LONDON, 20 Juni 2026 – Sentuhan Thomas Tuchel mulai terlihat jelas di tubuh tim nasional Inggris. Banyak pengamat menilai gaya bermain Three Lions kini semakin menyerupai klub papan atas Premier League, dengan intensitas tinggi, tekanan agresif, dan transisi cepat yang menjadi ciri khas sepak bola Inggris modern.
Sejak ditunjuk sebagai pelatih kepala, Tuchel membawa pendekatan yang berbeda dibandingkan era sebelumnya. Ia berusaha menciptakan tim yang tidak hanya mengandalkan kualitas individu para pemain, tetapi juga memiliki identitas permainan yang jelas dan konsisten di setiap pertandingan.
Perubahan tersebut terlihat dalam cara Inggris menekan lawan sejak dari area pertahanan mereka. Para pemain dituntut bergerak aktif tanpa bola, menjaga jarak antarlini, dan bereaksi cepat saat kehilangan penguasaan bola. Pola seperti ini sangat familiar bagi banyak pemain Inggris yang sehari-hari bermain di Premier League.
Keunggulan lain dari pendekatan Tuchel adalah kemampuannya memaksimalkan kedalaman skuad. Dengan banyaknya pemain berkualitas yang dimiliki Inggris, rotasi dapat dilakukan tanpa mengurangi kualitas permainan secara signifikan. Hal ini menjadi keuntungan besar dalam turnamen panjang seperti Piala Dunia.
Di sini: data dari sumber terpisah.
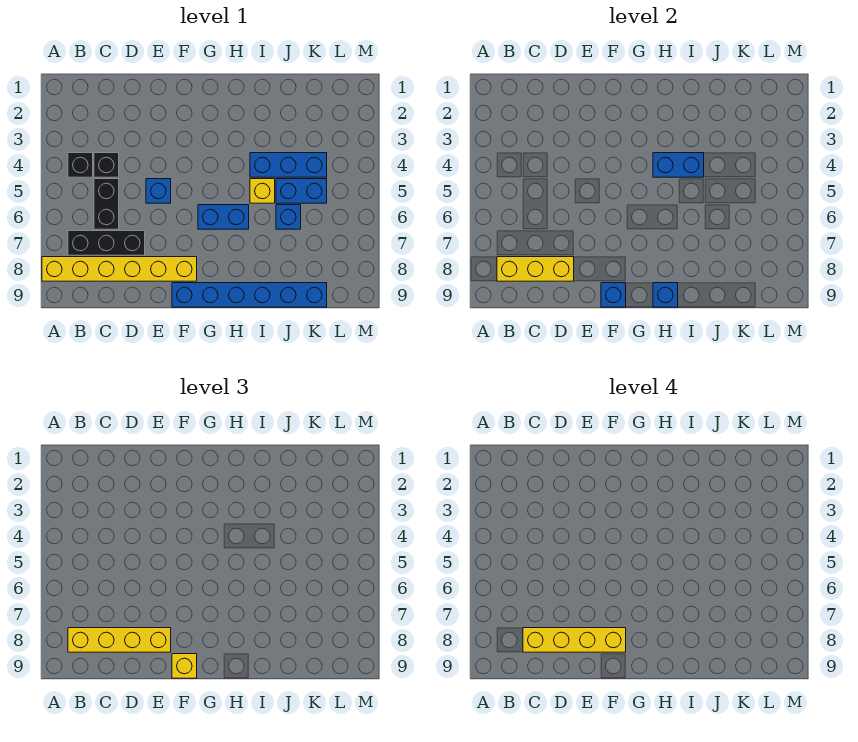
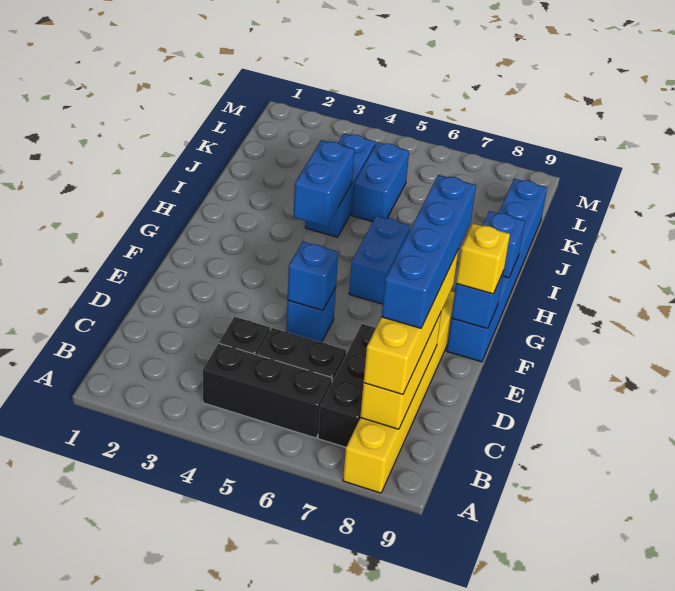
black 1x1 brick [68,153,93,177] -> black 1x3 brick [203,343,332,438]
yellow 1x4 brick [523,628,626,652] -> blue 1x4 brick [381,175,476,328]
yellow 1x1 brick [250,179,275,203] -> none
blue 1x1 brick [276,205,301,229] -> blue 1x1 brick moved to [287,242,338,311]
Thomas Tuchel juga dikenal sebagai pelatih yang sangat detail dalam mempersiapkan pertandingan. Setiap aspek permainan, mulai dari organisasi pertahanan hingga skema bola mati, mendapatkan perhatian khusus untuk memastikan tim tampil seefektif mungkin.
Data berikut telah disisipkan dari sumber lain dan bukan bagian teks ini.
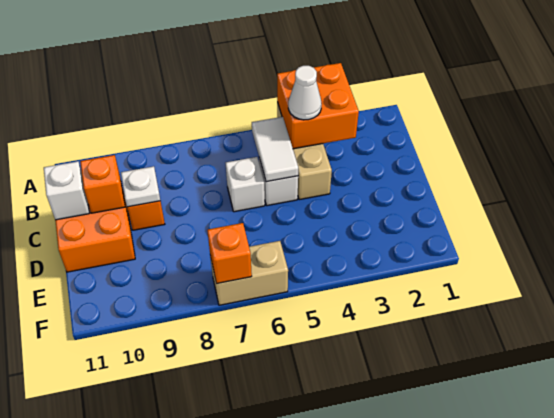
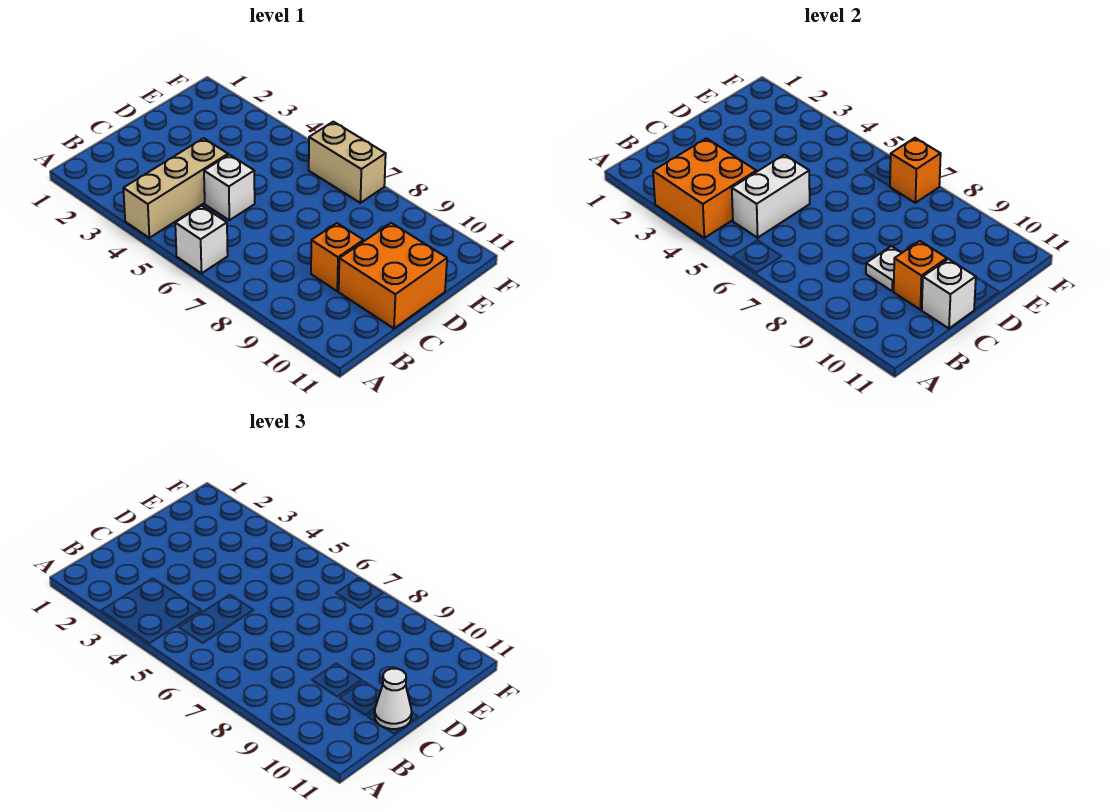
white 1x1 cone [288,66,322,120] -> white 1x1 cone moved to [375,669,412,729]
white 1x2 tile [252,117,298,182] -> white 1x2 brick [732,155,810,238]
white 1x1 brick [226,157,265,212] -> white 1x1 brick moved to [175,206,228,273]

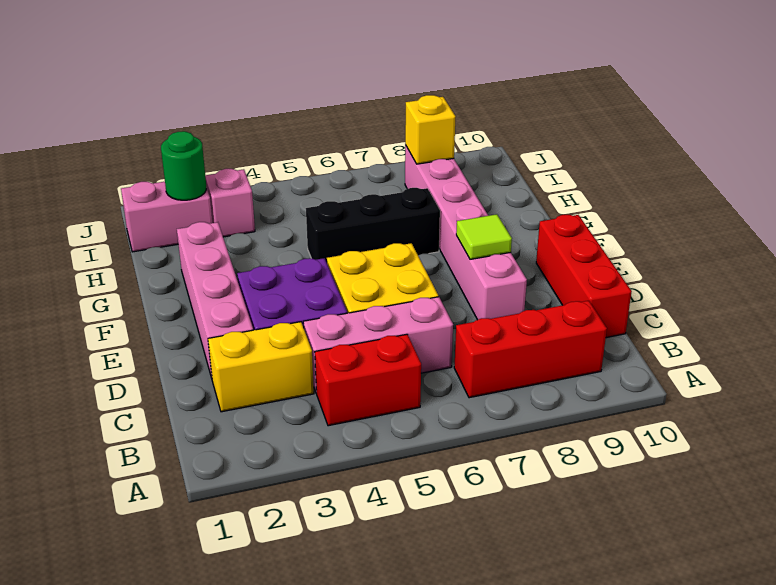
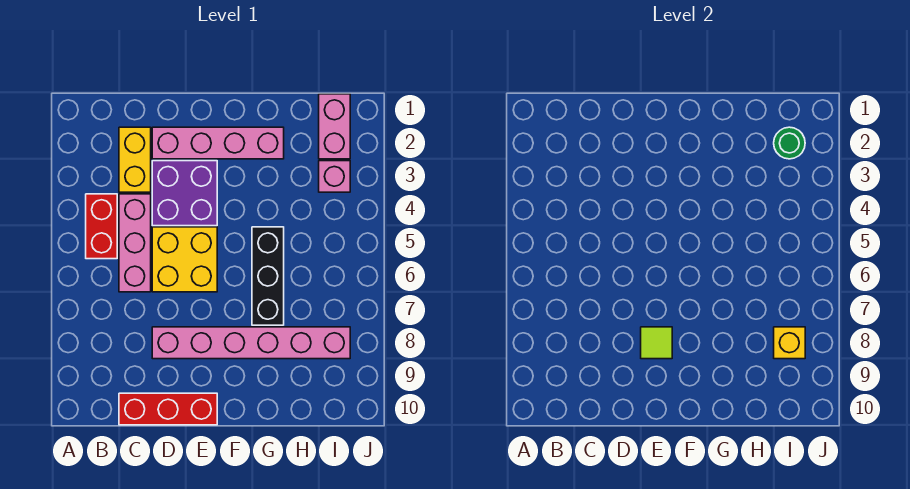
red 1x3 brick [454,301,607,398] -> none

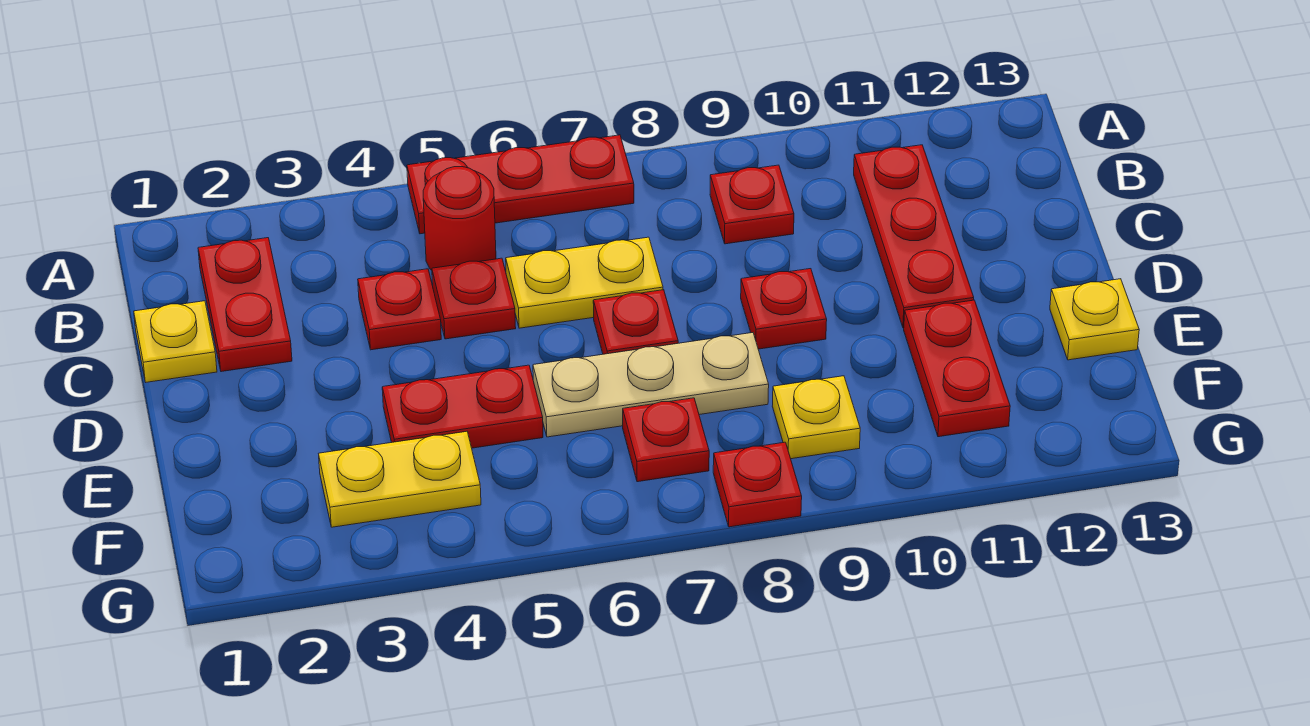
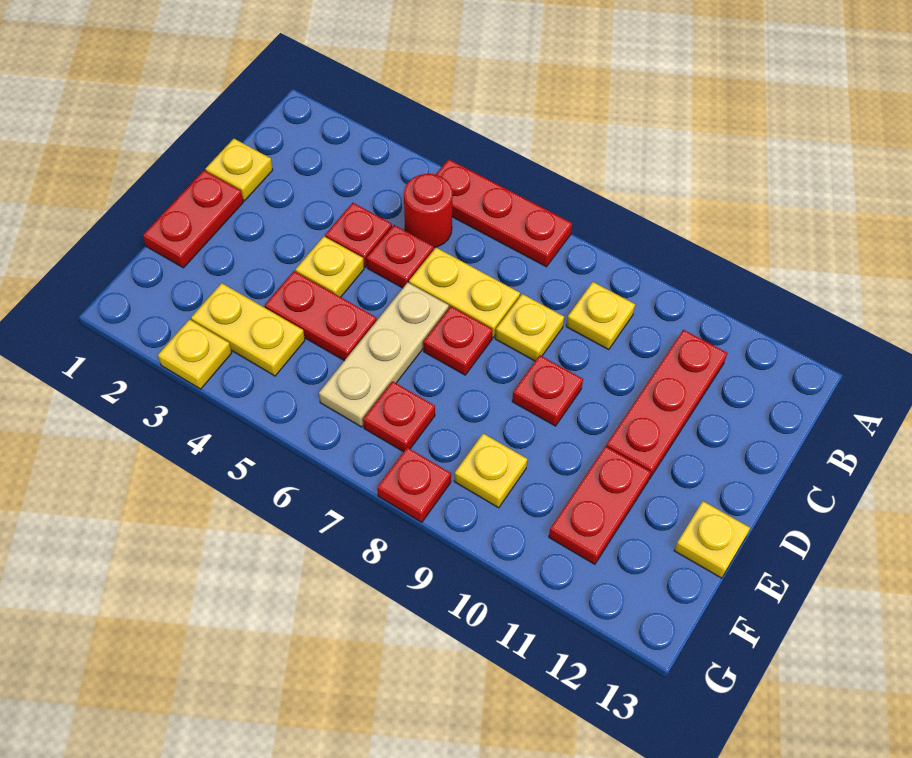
red 1x2 plate [198,238,292,372] -> red 1x2 plate moved to [143,170,243,268]
red 1x1 plate [710,165,794,244] -> yellow 1x1 plate [566,282,635,350]
none -> yellow 1x1 plate [495,294,564,361]
none -> yellow 1x1 plate [295,237,364,297]
tan 1x3 plate [533,333,769,437] -> tan 1x3 plate turned to [319,283,449,427]
none -> yellow 1x1 plate [158,319,231,389]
Hasilnya mulai terlihat di lapangan. England national football team tampil lebih dinamis dan percaya diri saat menghadapi lawan-lawannya di Piala Dunia 2026. Para pemain terlihat nyaman menjalankan instruksi dan mampu mempertahankan intensitas permainan sepanjang pertandingan.
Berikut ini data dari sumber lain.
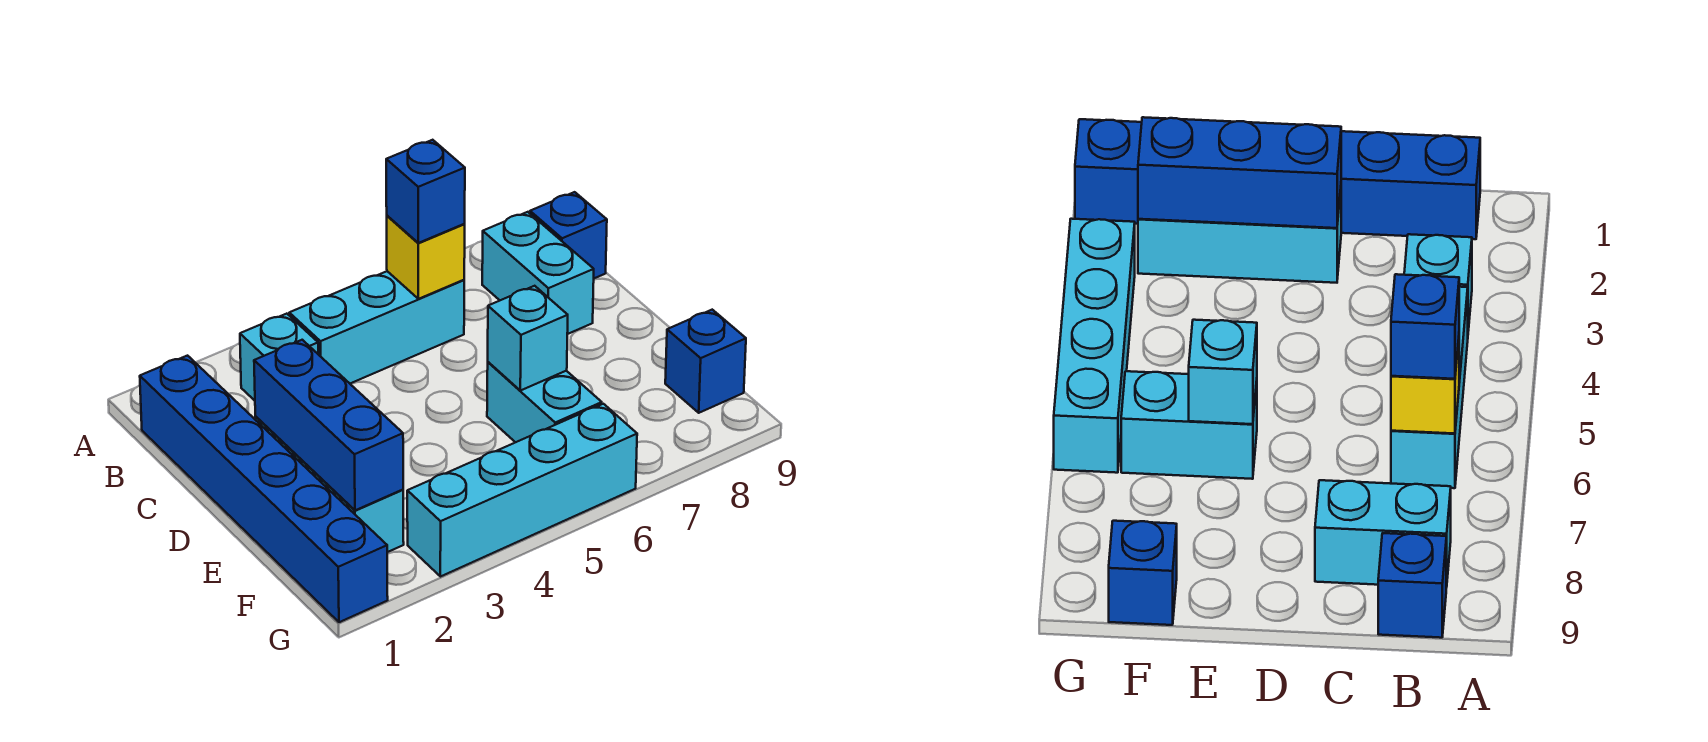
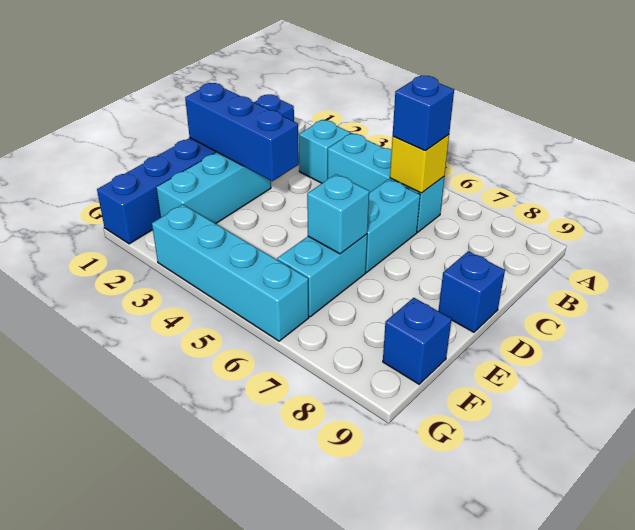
cyan 1x2 brick [482,212,594,334] -> cyan 1x2 brick moved to [366,179,420,272]
blue 1x1 brick [530,192,607,278] -> blue 1x1 brick moved to [438,251,505,332]
blue 1x3 brick [254,340,403,510] -> blue 1x3 brick turned to [185,83,299,181]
Meski masih ada ruang untuk perbaikan, banyak pihak menilai Inggris kini memiliki identitas yang lebih kuat dibandingkan beberapa turnamen sebelumnya. Kombinasi pemain muda berbakat dan sosok berpengalaman membuat mereka menjadi salah satu kandidat serius dalam perebutan gelar juara.
Jika perkembangan ini terus berlanjut, Inggris berpotensi menjadi salah satu tim paling berbahaya di fase gugur. Dengan gaya bermain yang menyerupai klub elite Premier League dan kualitas individu yang melimpah, pasukan Tuchel menunjukkan bahwa mereka memiliki semua elemen untuk melangkah jauh di Piala Dunia 2026.